The Administrative Coordinator should be someone who is very detail oriented and extremely organized. The person who assumes this role will need to remain focused and organized despite the pressures and chaos that they may face.
The Administrative Coordinator is responsible for:
Establishing procedures for the collection and filing of any personal information;
Personal information may include the contact list of volunteers, and volunteer registration information (especially any ID information or photocopies).
- Ensuring proper, secure storage of any sensitive information;
Sensitive information includes personal information, as well as any information that pertains to tips, sightings, search discoveries, or information related to the investigation of the child or the searching family.
Recording and organizing any Community Response Plan information or family information regarding the missing child and the search;
Maintaining lists of volunteers and resources;
Ensuring volunteer agreements are being used consistently and appropriately;
Creating and printing posters;
Maintaining logs such as phone logs; and
Maintaining regular communication with other core group members to ensure that records and timelines are being kept.
THE HISTORIAN: A secondary (but critically important) role, the Historian’s main responsibility, as an assistant to the Administrative Coordinator, is to acquire one copy of each essential document generated during execution of the Community Response Plan. Depending on the size of the Community Response Plan Team, this role can be assumed by the Administrative Coordinator.
Ideally, the person who assumes the role of Resources Coordinator will have some background in finance, accounting, or retail. Knowledge in these areas will ensure that monetary and material donations are accounted for.
The Resources Coordinator is responsible for managing any inquiries about donations and establishing official trusts or accounts in order to responsibly receive donations.
Depending on the circumstances of the missing child, the Resources Coordinator may also be responsible for managing donations of physical resources and materials needed to assist in the search.
Donations may be directed to a trust, a search and recovery fund, and/or a reward.
It is important that donations of any kind be forwarded to one individual (the Resources Coordinator) to be managed responsibly.
However, there should also be a second person appointed to ensure accountability and oversee all financial activities.
Public Awareness Coordinator
The Public Awareness Coordinator should be a member of the community who is familiar with public relations, communications, the media, or marketing.
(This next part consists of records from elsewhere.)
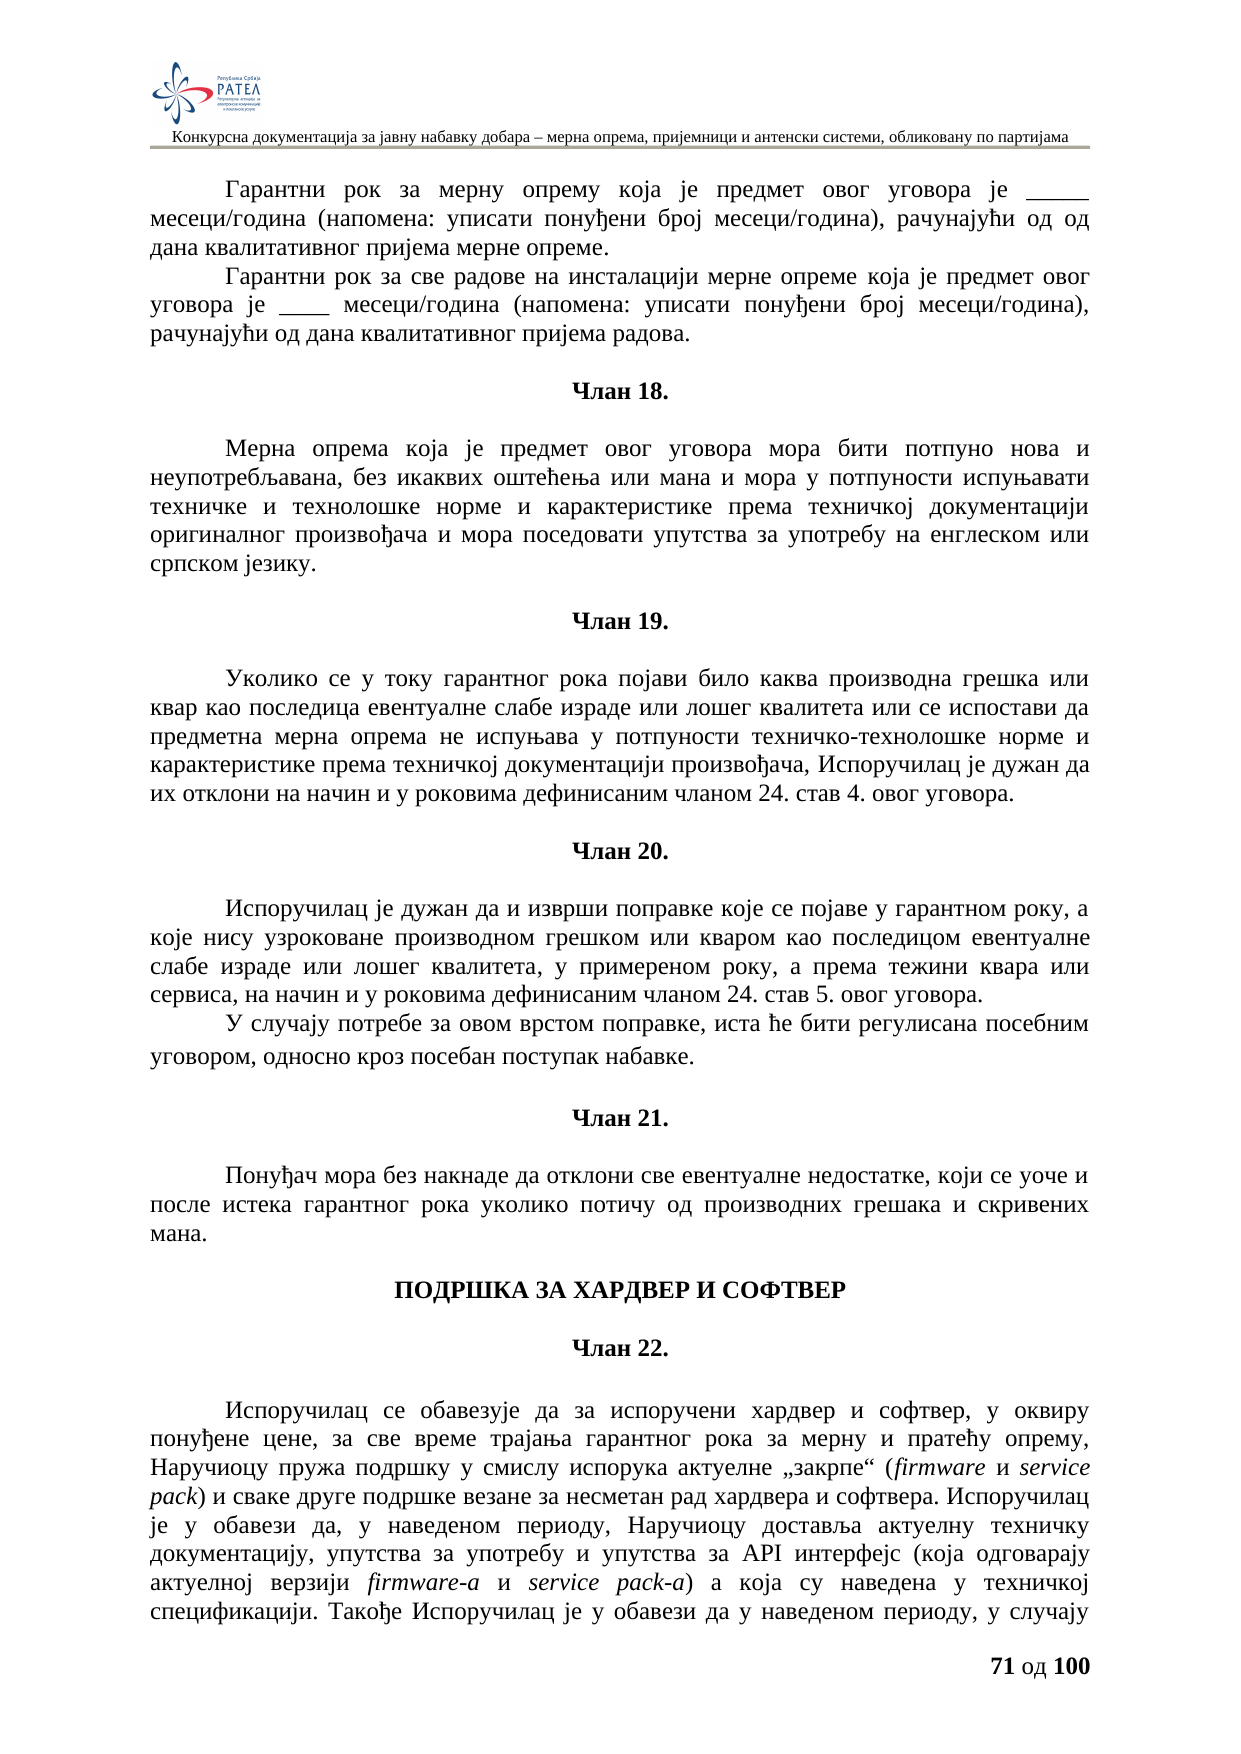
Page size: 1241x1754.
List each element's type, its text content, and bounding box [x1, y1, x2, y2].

picture [150, 60, 263, 127]
text Мерна опрема која је предмет овог уговора мора бити потпуно нова и неупотребљавана, без икаквих оштећења или мана и мора у потпуности испуњавати техничке и технолошке норме и карактеристике према техничкој документацији оригиналног произвођача и мора поседовати упутства за употребу на енглеском или српском језику. [150, 433, 1090, 577]
text Члан 20. [150, 836, 1090, 864]
text Члан 21. [150, 1103, 1090, 1132]
text Члан 19. [150, 606, 1090, 634]
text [150, 1395, 1090, 1625]
text Гарантни рок за све радове на инсталацији мерне опреме која је предмет овог уговора је ____ месеци/година (напомена: уписати понуђени број месеци/година), рачунајући од дана квалитативног пријема радова. [150, 261, 1090, 347]
subtitle У случају потребе за овом врстом поправке, иста ће бити регулисана посебним уговором, односно кроз посебан поступак набавке. [150, 1008, 1090, 1070]
text Подршка за ХАРДВЕР И софтвер [150, 1276, 1090, 1304]
text Понуђач мора без накнаде да отклони све евентуалне недостатке, који се уоче и после истека гарантног рока уколико потичу од производних грешака и скривених мана. [150, 1161, 1090, 1247]
text Члан 18. [150, 376, 1090, 404]
text Члан 22. [150, 1333, 1090, 1362]
text Уколико се у току гарантног рока појави било каква производна грешка или квар као последица евентуалне слабе израде или лошег квалитета или се испостави да предметна мерна опрема не испуњава у потпуности техничко-технолошке норме и карактеристике према техничкој документацији произвођача, Испоручилац је дужан да их отклони на начин и у роковима дефинисаним чланом 24. став 4. овог уговора. [150, 663, 1090, 807]
text Испоручилац је дужан да и изврши поправке које се појаве у гарантном року, а које нису узроковане производном грешком или кваром као последицом евентуалне слабе израде или лошег квалитета, у примереном року, а према тежини квара или сервиса, на начин и у роковима дефинисаним чланом 24. став 5. овог уговора. [150, 893, 1090, 1008]
text Гарантни рок за мерну опрему која је предмет овог уговора је _____ месеци/година (напомена: уписати понуђени број месеци/година), рачунајући од од дана квалитативног пријема мерне опреме. [150, 174, 1090, 261]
This person should have an outgoing personality and should be able to engage the community effectively and appropriately. It is very important that this person have common sense and that they work well under the direction of the Primary Contact, Family Liaison, and the investigating police service. The Public Awareness Coordinator is responsible for coordinating community efforts to raise awareness about the missing child. This may include coordinating:
Any other public campaigns with regard to the missing child
The Public Awareness Coordinator would also identify (with the help of the searching family and in consultation with the police) which community member(s) will be accessible to do media interviews.
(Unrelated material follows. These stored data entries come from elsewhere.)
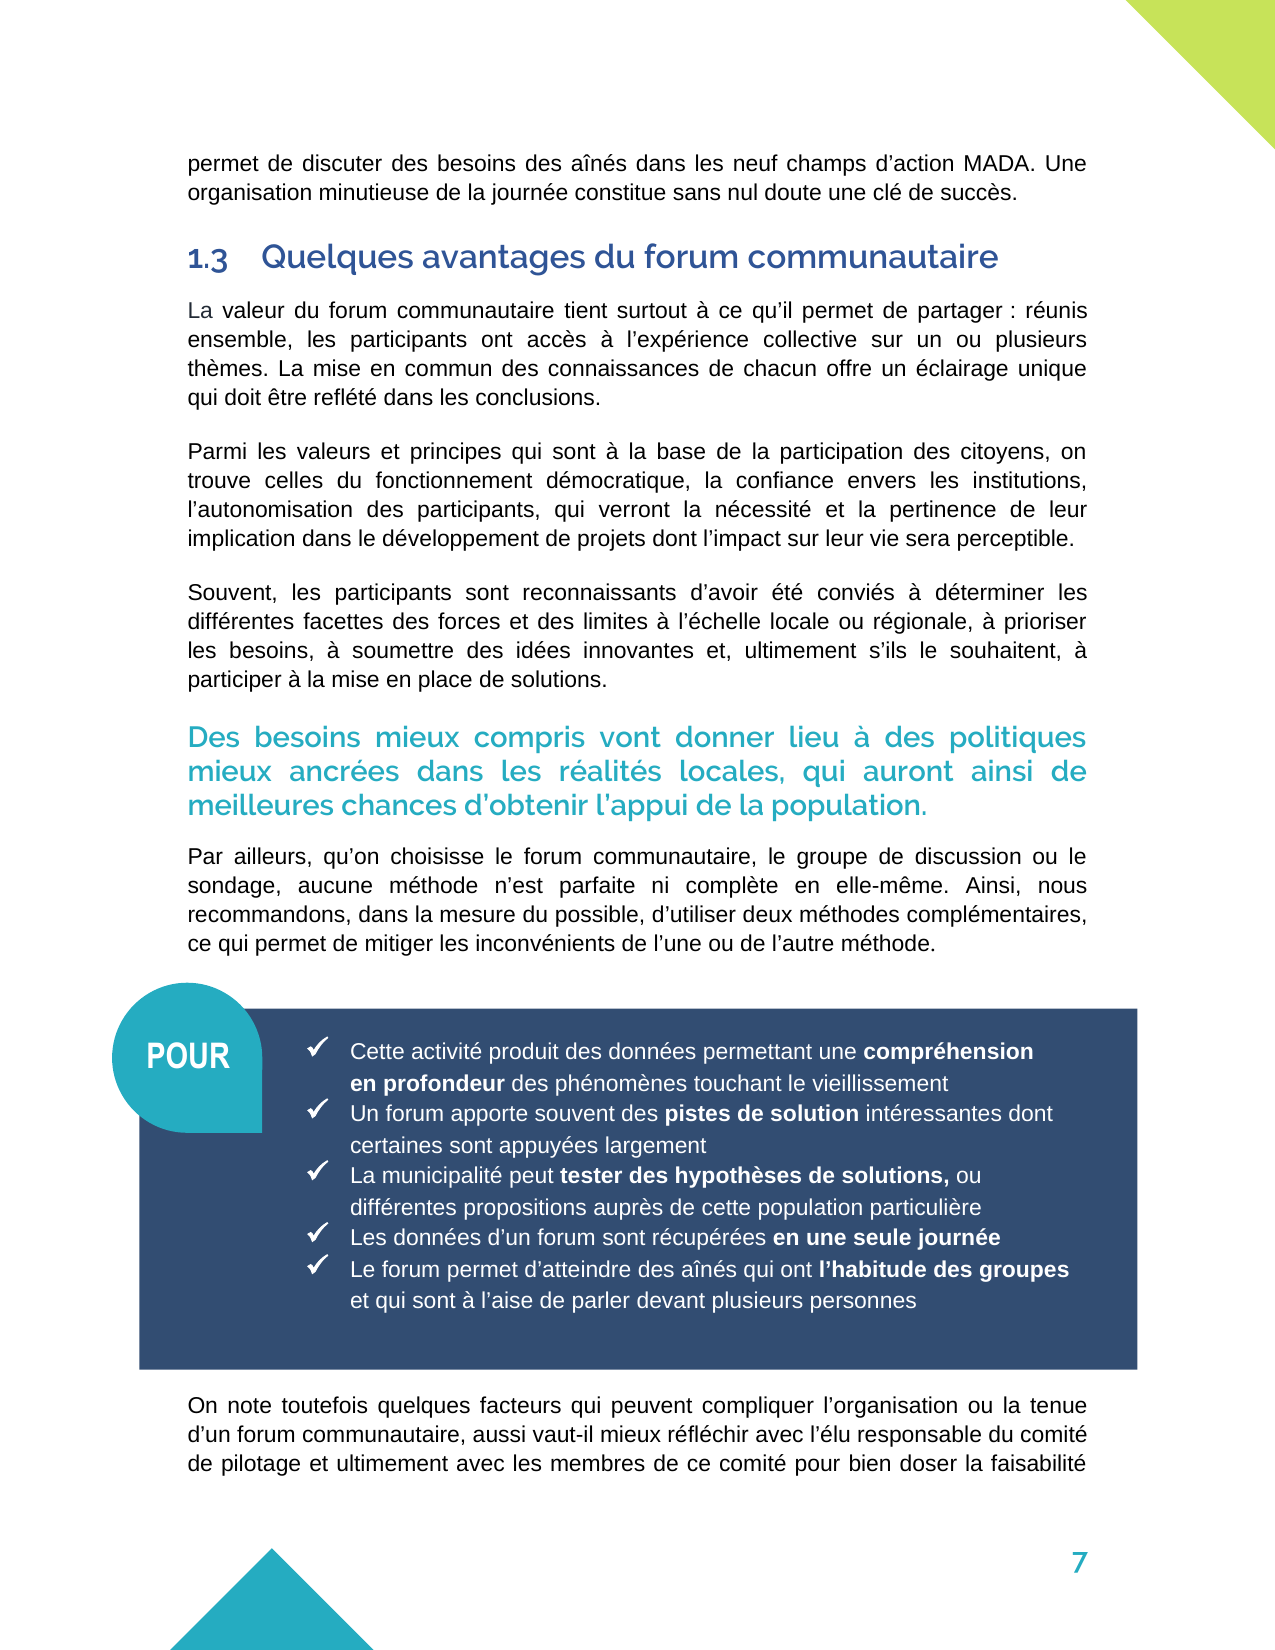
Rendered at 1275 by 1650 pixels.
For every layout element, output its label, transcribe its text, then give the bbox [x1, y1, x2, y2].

text Des besoins mieux compris vont donner lieu à des politiques mieux ancrées dans les réalités locales, qui auront ainsi de meilleures chances d’obtenir l’appui de la population. [187, 719, 1088, 822]
list Les données d’un forum sont récupérées en une seule journée [305, 1224, 1088, 1252]
text La valeur du forum communautaire tient surtout à ce qu’il permet de partager : réunis ensemble, les participants ont accès à l’expérience collective sur un ou plusieurs thèmes. La mise en commun des connaissances de chacun offre un éclairage unique qui doit être reflété dans les conclusions. [187, 297, 1088, 410]
list La municipalité peut tester des hypothèses de solutions, ou différentes propositions auprès de cette population particulière [305, 1162, 1088, 1220]
list Cette activité produit des données permettant une compréhension en profondeur des phénomènes touchant le vieillissement [305, 1038, 1088, 1096]
text Souvent, les participants sont reconnaissants d’avoir été conviés à déterminer les différentes facettes des forces et des limites à l’échelle locale ou régionale, à prioriser les besoins, à soumettre des idées innovantes et, ultimement s’ils le souhaitent, à participer à la mise en place de solutions. [187, 579, 1088, 692]
text Parmi les valeurs et principes qui sont à la base de la participation des citoyens, on trouve celles du fonctionnement démocratique, la confiance envers les institutions, l’autonomisation des participants, qui verront la nécessité et la pertinence de leur implication dans le développement de projets dont l’impact sur leur vie sera perceptible. [187, 438, 1088, 551]
list Un forum apporte souvent des pistes de solution intéressantes dont certaines sont appuyées largement [305, 1100, 1088, 1158]
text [187, 150, 1088, 205]
subtitle Quelques avantages du forum communautaire [187, 237, 1088, 276]
list Le forum permet d’atteindre des aînés qui ont l’habitude des groupes et qui sont à l’aise de parler devant plusieurs personnes [305, 1256, 1088, 1314]
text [187, 1392, 1088, 1477]
text Par ailleurs, qu’on choisisse le forum communautaire, le groupe de discussion ou le sondage, aucune méthode n’est parfaite ni complète en elle-même. Ainsi, nous recommandons, dans la mesure du possible, d’utiliser deux méthodes complémentaires, ce qui permet de mitiger les inconvénients de l’une ou de l’autre méthode. [187, 843, 1088, 957]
This role will include working with the searching family appointed “spokesperson” who may or may not be the Family Liaison.
Depending on the size and scope of your Community Response Plan effort, you may wish to consider finding a home base or headquarters for the duration of the search. This would be a place for the Community Response Plan Team to meet, plan and store information. Keep in mind that the police may also have a command post, and that the community base should be separate in order to minimize traffic to both locations. Also, it is recommended that the Community Response Plan Team base not be located at the missing child’s family’s home. Things to consider when setting up your base include the need for bathrooms, parking, communications (i.e. telephones, Internet access, etc.), reasonable space for a group to meet, 24-hour lighting, heating, security, etc.